Document extract -
►

Base plot of temperature and setpoint over time, with green area representing the claculated area between the two curves. Numeric values also printed for comparison.
plotAucValues(sample_kilns, x.nudge = 900, y.nudge = 0)
plotAucValues(sample_kilns, crop=T, x.nudge = 0, y.nudge = 200)
plotAucValues(sample_kilns, crop=T, free.x=T)
Distribution varies greatly between kilns
Kilns G and H have by far the most consistent operation based on our measure.
df_merged_auc %>%
group_by(LOTNO) %>% slice(1) %>%
mutate(KILN2 = str_replace(KILN, "R", "")) %>%
# ggplot(aes(x=aucDiff, y=fct_reorder(KILN,aucDiff), fill =KILN2))+
ggplot(aes(x=aucDiff, y=fct_reorder(KILN2,aucDiff)))+
geom_boxplot(outlier.alpha = 0,
outlier.shape = 21)+
geom_jitter(height = .2, alpha=.1)+
labs(title = "Setpoint vs temperature variation between kilns")+
xlab("Area between curves")+
ylab("Kiln")+
theme(legend.position = 'none')+
scale_x_continuous(labels = scales::label_number())
Most of the distributions are not distributed normally and potentially require transformation depending on the analysis performed.
df_yields_auc %>%
mutate(KILN2 = str_replace(KILN, "R", "")) %>%
ggplot(aes(x=aucDiff, y = ..count../sum(..count..)))+
geom_density()+
scale_y_continuous(labels = scales::percent_format())+
scale_x_continuous(labels = scales::number_format(scale=1e-3, suffix='K'))+
facet_wrap(~KILN2, scales='free')
# facet_wrap(~KILN2)
How does our new area between the curves feature relate to yield values?
Starting very broadly, there are very weak correlations between the AUC feature and overall lot yields.
# join correlation of AUC, lot yield to original DF and plot
df <- df_yields_auc %>%
group_by(LOTNO, KILN, aucDiff, temp_avg, precip, snow_fall, snow_depth) %>%
dplyr::summarise(
total_fired = sum(TOTAL_ITEM_FIRED),
total_rejected = sum(TOTAL_ITEM_REJECTED),
pct_lot_yield = (total_fired - total_rejected) / total_fired
) %>%
mutate(KILN2 = str_replace(KILN, "R", ""))
df <- df %>%
group_by(KILN2) %>%
dplyr::summarise(cor = cor(pct_lot_yield, aucDiff)) %>%
left_join(df) %>%
mutate(kiln_cor = factor(paste0(KILN2, " (", round(cor,3), ")")))
df %>%
ggplot(aes(x=pct_lot_yield, y=aucDiff))+
geom_pointdensity(alpha=.8, size=1)+
scale_x_continuous(limits = c(0,1),labels = scales::percent_format())+
scale_y_continuous(labels = scales::number_format(scale=1e-3, suffix='K'))+
scale_color_viridis_c()+
facet_wrap(~kiln_cor, scales='free_y')+
xlab('Lot yield')+
ylab('Area between curves')+
labs(title = 'AUC versus entire lot yields',
subtitle = 'Correlation value (in parentheses)')+
theme(legend.position = 'none')

◄

Dataset excerpts:
►

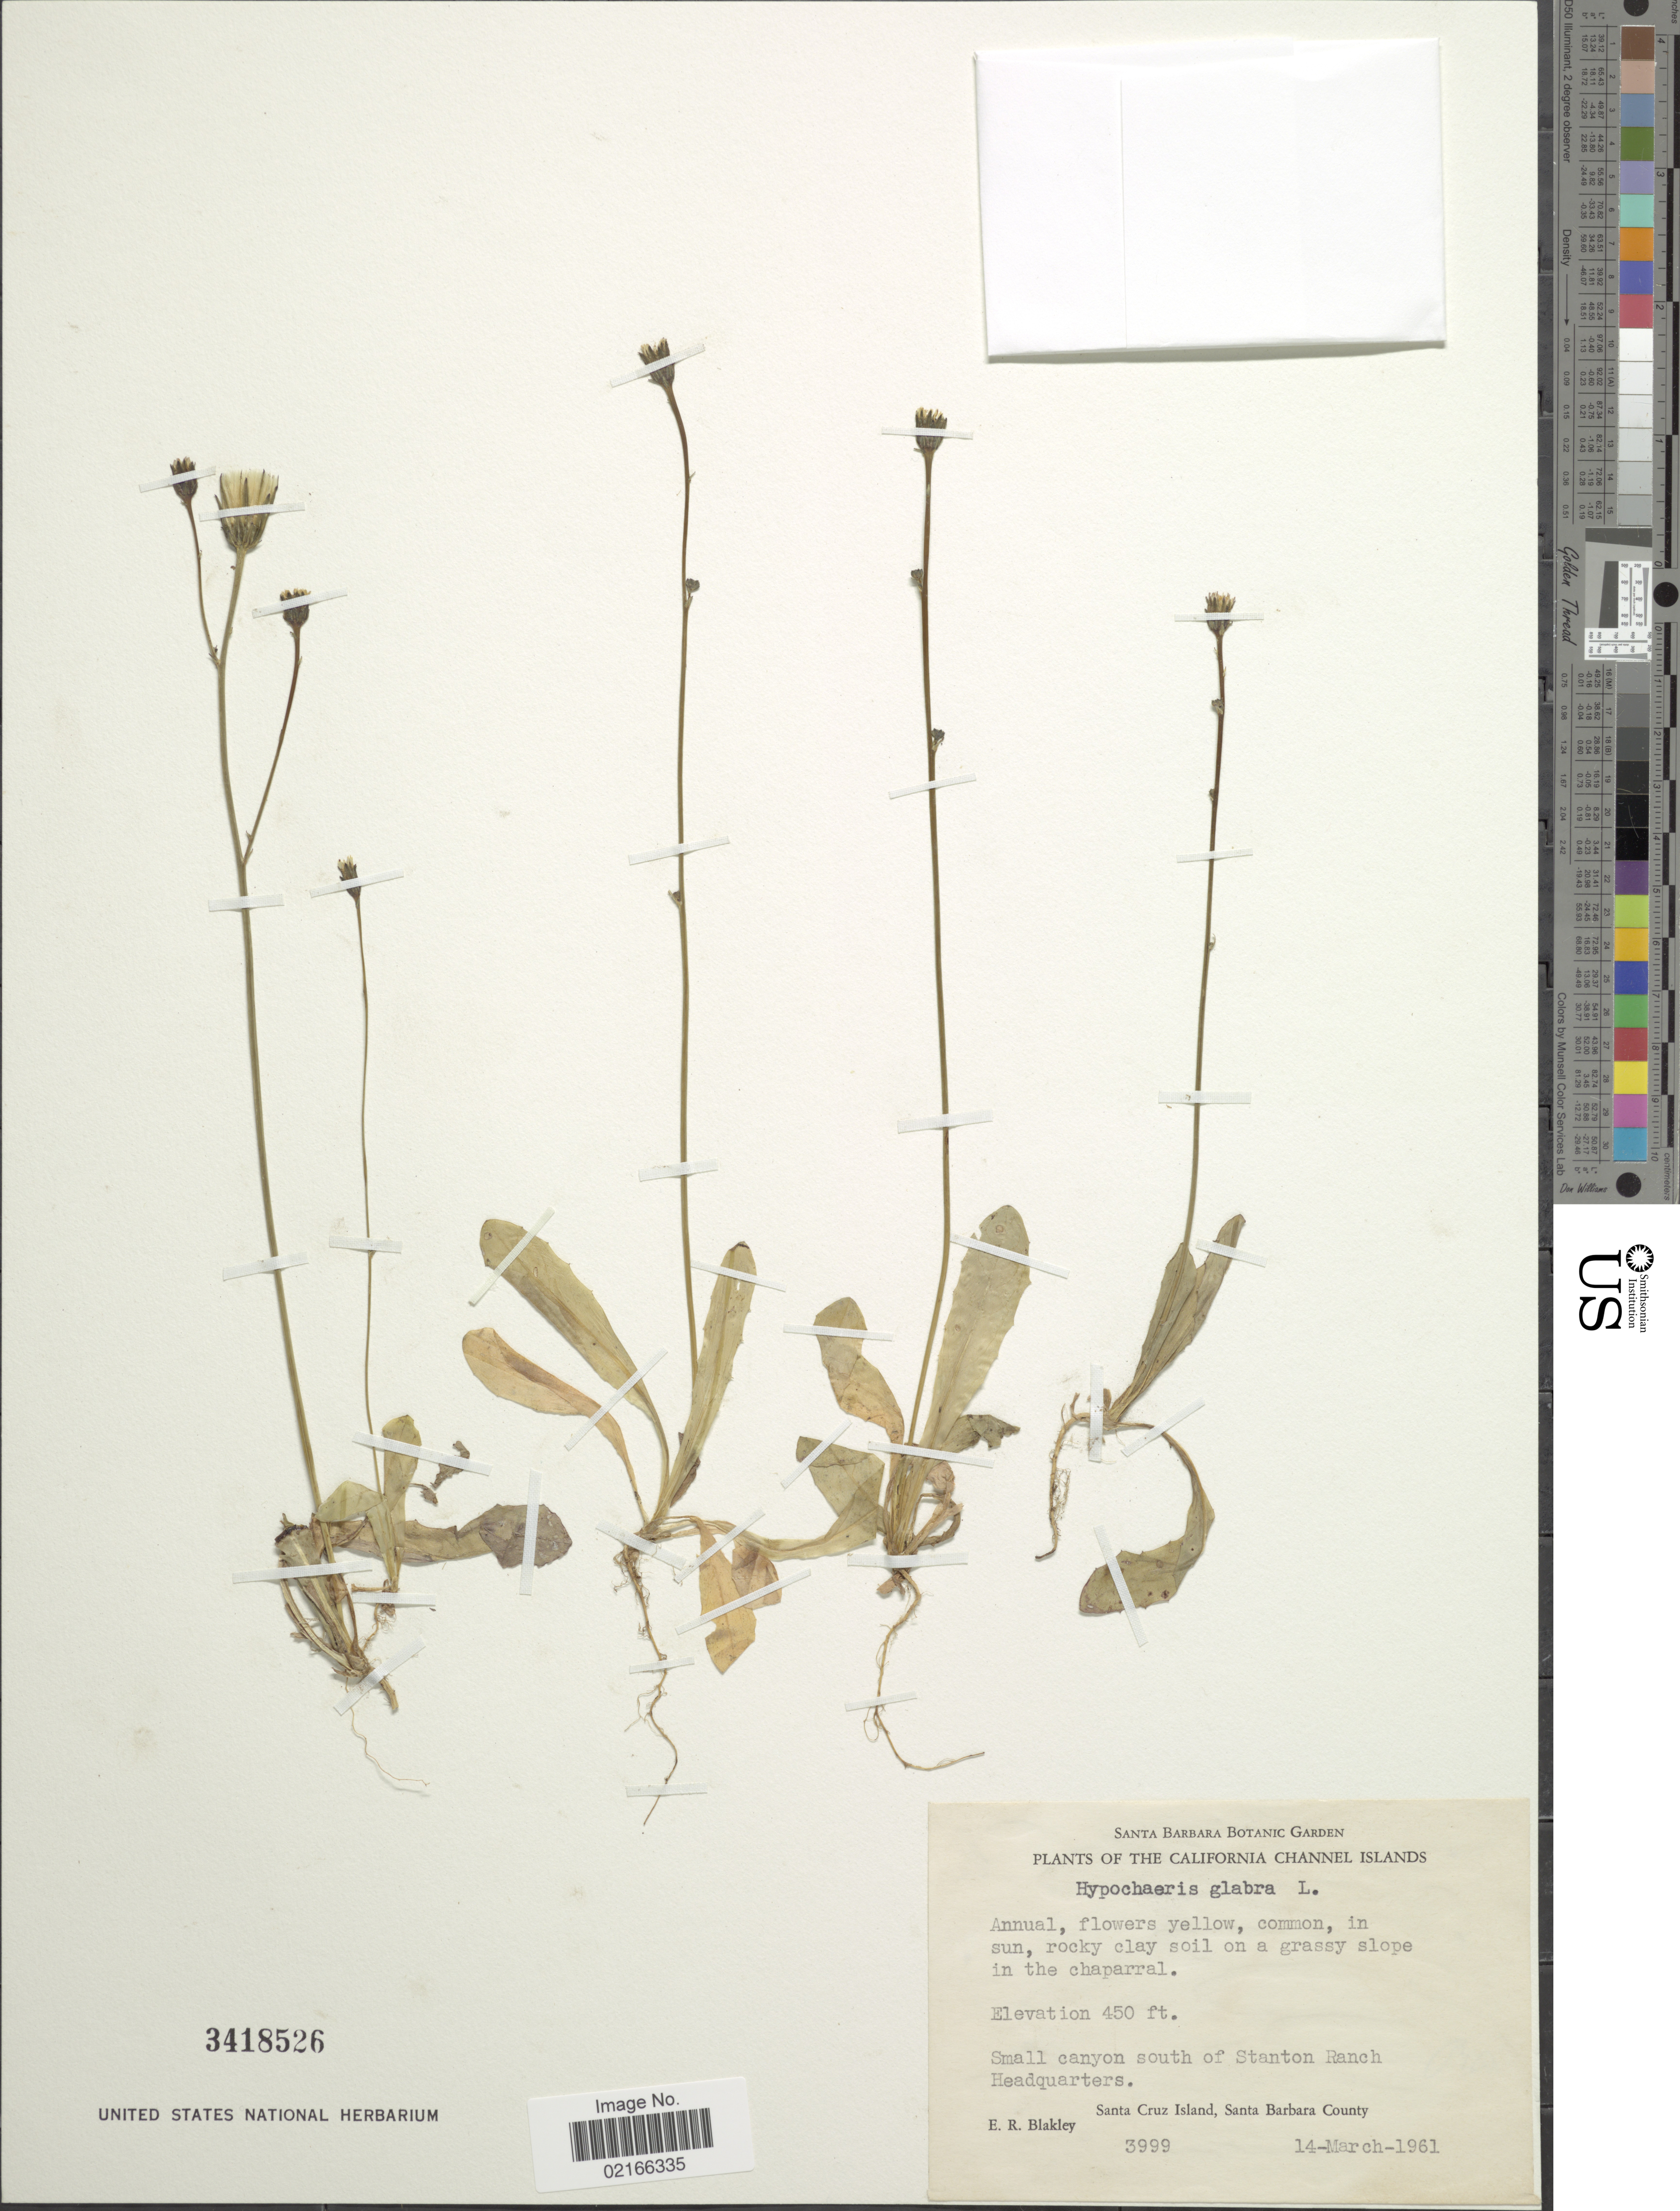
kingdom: Plantae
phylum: Tracheophyta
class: Magnoliopsida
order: Asterales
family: Asteraceae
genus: Hypochaeris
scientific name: Hypochaeris glabra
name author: L.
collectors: E. R. Blakley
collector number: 3999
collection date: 1961-03-14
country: United States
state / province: California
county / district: Santa Barbara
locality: California Channel Islands. Small canyon south of Stanton Ranch Headquarters. Santa Cruz Island, Santa Barbara County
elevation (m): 137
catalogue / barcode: US 3418526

◄

What to work on -
**a.** According to the kiln analysis, which kilns have the most consistent operation based on the area-between-curves measure?
**b.** Format the records from the line with "collector number: 3999" through the end of the records as a two-column CSV with the columns field and value, one row per line. Put each field in quotation marks and replace any line breaks with spaces.

Solutions to the tasks -
**a.** Kilns G and H have by far the most consistent operation.

**b.**
field,value
"collector number:","3999"
"collection date:","1961-03-14"
"country:","United States"
"state / province:","California"
"county / district:","Santa Barbara"
"locality:","California Channel Islands. Small canyon south of Stanton Ranch Headquarters. Santa Cruz Island, Santa Barbara County"
"elevation (m):","137"
"catalogue / barcode:","US 3418526"